El aviso es claro: y sensato es que la oposición, por primera vez favorecida por las circunstancias para un triunfo real (¿nos asiste el hegeliano Ardid de la Razón?); capaz, ahora sí, de conjurar el ventajismo electoral si permanece unida, se blinde en todas las formas posibles -sobre todo contra la atroz embestida emocional, moral e intelectual- para neutralizar la guerra sucia, temible criatura en desarrollo. Frente a la desmejora de las condiciones y tal como sugiere Gramsci, es seguro que “el dominante tenga que sacar a relucir todos sus recursos”, lo cual “prueba el cálculo que ha hecho acerca del adversario”.

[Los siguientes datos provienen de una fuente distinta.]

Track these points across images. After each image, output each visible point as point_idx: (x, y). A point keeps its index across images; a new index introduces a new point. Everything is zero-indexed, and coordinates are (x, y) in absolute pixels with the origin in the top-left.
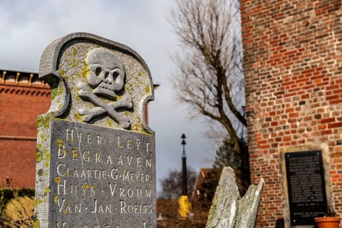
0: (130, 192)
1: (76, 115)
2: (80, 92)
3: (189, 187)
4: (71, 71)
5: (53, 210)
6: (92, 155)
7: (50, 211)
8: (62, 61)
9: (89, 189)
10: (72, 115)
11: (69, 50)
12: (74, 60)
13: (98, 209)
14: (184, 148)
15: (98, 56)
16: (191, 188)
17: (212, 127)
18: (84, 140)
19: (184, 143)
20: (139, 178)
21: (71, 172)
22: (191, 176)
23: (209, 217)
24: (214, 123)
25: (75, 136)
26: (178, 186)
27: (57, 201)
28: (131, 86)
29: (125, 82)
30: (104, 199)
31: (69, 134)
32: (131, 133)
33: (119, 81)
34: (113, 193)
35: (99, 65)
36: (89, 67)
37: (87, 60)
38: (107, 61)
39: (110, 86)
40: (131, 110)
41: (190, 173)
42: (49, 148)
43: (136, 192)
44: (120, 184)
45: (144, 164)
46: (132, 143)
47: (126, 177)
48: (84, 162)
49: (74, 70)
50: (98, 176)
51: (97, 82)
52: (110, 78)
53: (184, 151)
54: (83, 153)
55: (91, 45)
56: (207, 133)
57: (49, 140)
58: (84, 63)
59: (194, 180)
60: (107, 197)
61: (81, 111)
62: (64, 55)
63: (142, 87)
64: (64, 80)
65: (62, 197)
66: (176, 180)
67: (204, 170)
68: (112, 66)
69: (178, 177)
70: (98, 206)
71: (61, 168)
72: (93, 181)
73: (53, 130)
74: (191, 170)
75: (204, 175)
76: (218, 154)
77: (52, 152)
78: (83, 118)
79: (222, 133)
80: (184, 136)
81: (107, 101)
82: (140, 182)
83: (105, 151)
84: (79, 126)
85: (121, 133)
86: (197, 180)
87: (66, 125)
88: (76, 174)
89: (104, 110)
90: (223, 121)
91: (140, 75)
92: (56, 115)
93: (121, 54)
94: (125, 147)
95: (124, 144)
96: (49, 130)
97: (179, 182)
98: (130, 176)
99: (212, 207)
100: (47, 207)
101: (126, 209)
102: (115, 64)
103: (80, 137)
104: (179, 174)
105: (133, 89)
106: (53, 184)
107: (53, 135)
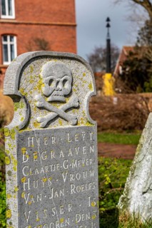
0: (78, 176)
1: (34, 123)
2: (38, 104)
3: (112, 62)
4: (29, 88)
5: (21, 203)
6: (48, 154)
7: (19, 204)
8: (22, 81)
9: (47, 181)
10: (31, 124)
11: (28, 69)
12: (31, 77)
13: (54, 195)
14: (108, 30)
15: (51, 70)
16: (115, 63)
17: (134, 11)
18: (42, 143)
19: (108, 26)
20: (85, 164)
21: (33, 171)
22: (115, 52)
23: (137, 153)
24: (136, 7)
25: (35, 142)
26: (103, 61)
27: (24, 195)
28: (77, 86)
29: (72, 85)
30: (58, 186)
31: (30, 141)
32: (78, 128)
33: (67, 86)
34: (65, 180)
35: (51, 77)
36: (43, 81)
37: (41, 75)
38: (58, 72)
39: (60, 93)
40: (78, 108)
41: (114, 49)
42: (16, 156)
43: (82, 175)
44: (70, 171)
45: (89, 151)
46: (79, 136)
47: (74, 165)
48: (42, 160)
49: (31, 85)
50: (53, 169)
51: (50, 92)
52: (60, 86)
53: (108, 34)
54: (41, 153)
55: (44, 60)
56: (130, 17)
57: (15, 150)
58: (40, 77)
59: (117, 56)
60: (60, 184)
61: (38, 119)
62: (23, 74)
63: (86, 85)
64: (24, 98)
65: (27, 192)
66: (100, 56)
67: (126, 48)
68: (62, 75)
69: (103, 53)
70: (54, 192)
71: (25, 170)
72: (49, 174)
73: (18, 141)
74: (114, 47)
75: (126, 53)
76: (139, 34)
77: (18, 159)
78: (41, 125)
79: (143, 16)
80: (108, 20)
81: (58, 105)
82: (86, 166)
83: (58, 148)
84: (38, 132)
85: (70, 130)
86: (120, 56)
87: (27, 134)
88: (37, 171)
89: (56, 114)
90: (145, 5)
91: (84, 75)
92: (20, 128)
93: (68, 61)
94: (74, 140)
95: (72, 138)
96: (15, 141)
97: (104, 58)
98: (77, 163)
99: (139, 145)
100: (17, 202)
101: (75, 190)
102: (64, 72)
103: (38, 141)
104: (104, 50)
105: (78, 89)
106: (20, 183)
107: (18, 145)
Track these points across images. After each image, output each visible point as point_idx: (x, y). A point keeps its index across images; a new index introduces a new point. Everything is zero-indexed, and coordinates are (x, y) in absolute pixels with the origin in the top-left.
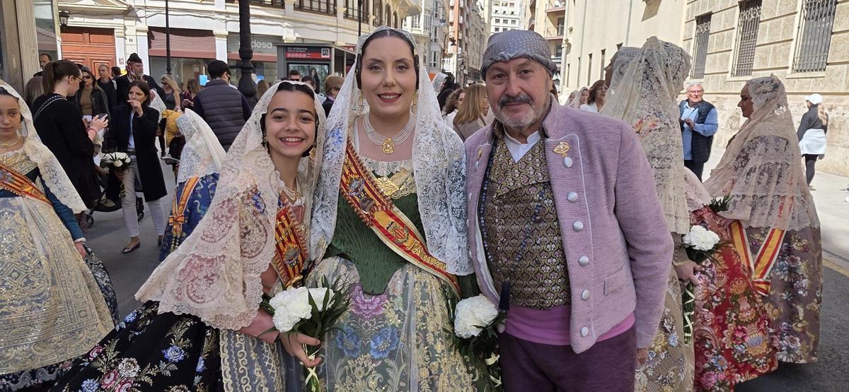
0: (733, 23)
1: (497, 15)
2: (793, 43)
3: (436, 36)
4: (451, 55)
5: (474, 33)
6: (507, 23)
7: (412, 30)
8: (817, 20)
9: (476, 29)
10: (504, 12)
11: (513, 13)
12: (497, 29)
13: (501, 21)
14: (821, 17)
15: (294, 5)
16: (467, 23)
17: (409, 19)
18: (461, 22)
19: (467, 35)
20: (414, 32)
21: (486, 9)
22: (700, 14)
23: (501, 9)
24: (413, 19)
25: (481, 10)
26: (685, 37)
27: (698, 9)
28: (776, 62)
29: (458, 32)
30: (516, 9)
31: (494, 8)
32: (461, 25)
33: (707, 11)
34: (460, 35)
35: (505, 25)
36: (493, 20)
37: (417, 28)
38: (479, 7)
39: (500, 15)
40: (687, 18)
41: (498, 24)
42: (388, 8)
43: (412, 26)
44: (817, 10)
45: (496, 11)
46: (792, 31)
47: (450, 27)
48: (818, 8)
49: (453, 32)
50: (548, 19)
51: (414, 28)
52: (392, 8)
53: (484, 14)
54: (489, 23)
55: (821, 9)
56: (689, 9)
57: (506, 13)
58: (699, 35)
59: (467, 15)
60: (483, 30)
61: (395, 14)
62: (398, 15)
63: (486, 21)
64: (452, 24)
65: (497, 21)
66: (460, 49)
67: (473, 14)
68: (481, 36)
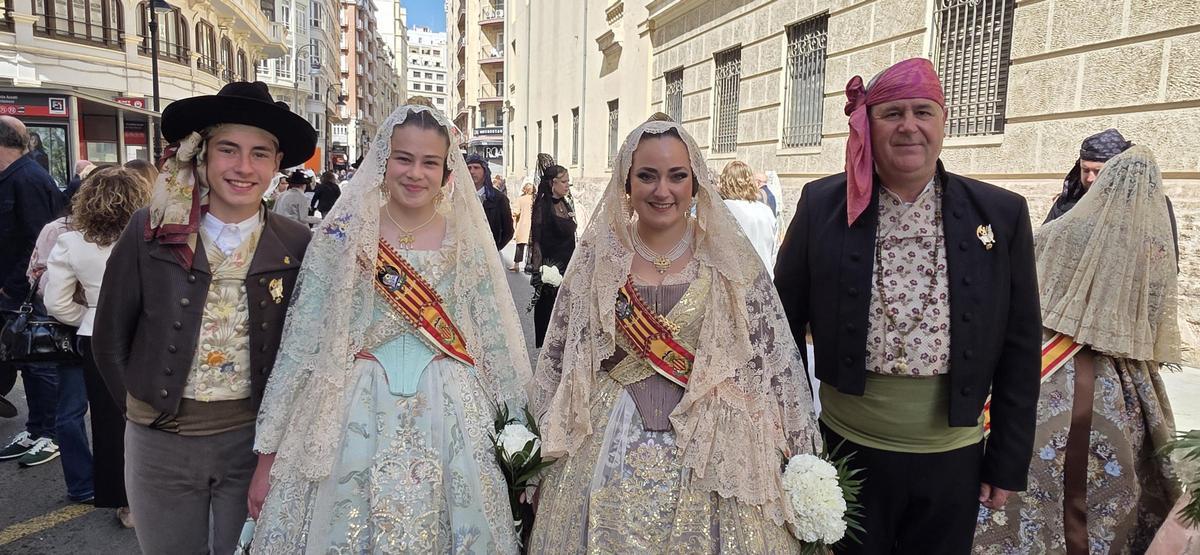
0: (709, 81)
1: (415, 66)
2: (781, 108)
3: (317, 90)
4: (346, 121)
5: (381, 89)
6: (431, 78)
7: (277, 80)
8: (805, 79)
9: (386, 85)
10: (426, 63)
11: (438, 64)
12: (417, 86)
13: (423, 74)
14: (810, 75)
15: (35, 26)
16: (370, 76)
17: (271, 62)
18: (360, 72)
19: (370, 92)
20: (280, 83)
21: (399, 57)
22: (669, 69)
23: (421, 58)
24: (277, 62)
25: (390, 58)
26: (653, 99)
27: (666, 63)
28: (763, 134)
29: (357, 87)
30: (442, 59)
31: (411, 56)
32: (360, 78)
33: (677, 65)
34: (360, 91)
35: (428, 80)
36: (410, 73)
37: (285, 78)
38: (388, 54)
39: (419, 66)
40: (654, 74)
41: (417, 79)
42: (227, 44)
43: (278, 74)
44: (804, 66)
45: (414, 61)
46: (779, 93)
47: (343, 80)
48: (806, 63)
49: (348, 86)
50: (482, 73)
51: (280, 78)
52: (234, 44)
53: (397, 63)
54: (405, 77)
55: (809, 65)
56: (655, 62)
57: (430, 63)
58: (670, 97)
59: (370, 64)
60: (395, 86)
61: (242, 53)
62: (247, 55)
63: (399, 74)
64: (346, 75)
65: (417, 74)
66: (361, 112)
67: (378, 63)
68: (393, 94)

A merced de esa aviesa pero ineludible lógica de la guerra política (a estas alturas, la polarización se convierte en avío de lucha electoral) a la oposición parece tocarle asumir una verdad inédita: aún sin el aplastante poder del Estado, esa posibilidad preciosa de convocar una nueva mayoría le abre un chance de reubicarse en la ofensiva, de abrir una brecha definitiva e irreversible en la defensa del adversario. Para eso hace falta no sólo abrazar la disciplina de un solo cuerpo, sereno y cohesionado, sino reconstruir la confianza. Paradójicamente, la experiencia previa actúa aquí como un bumerang. Como dice Luis Vicente León, “ha surgido una generación opositora que está como curtida”: la misma gente a la que antes se le hizo creer que el triunfo estaba asegurado, es la que hoy, ante una oportunidad concreta, ya no quiere creer “lo que por fin está pasando”.

Urge procurar que tal certeza se entienda y se contagie. Ha llegado la hora de sortear la manipulación, el desaliento inducido, el miedo que se ceba con malicia en todos los flancos, para apropiarse de un optimismo fundado en realidades, en ese reclamo de paz y progreso que todos merecemos tras tanta fatigosa refriega. Después de todo, Sun Tzu también advertía que no se obtiene beneficio alguno de una Guerra Prolongada.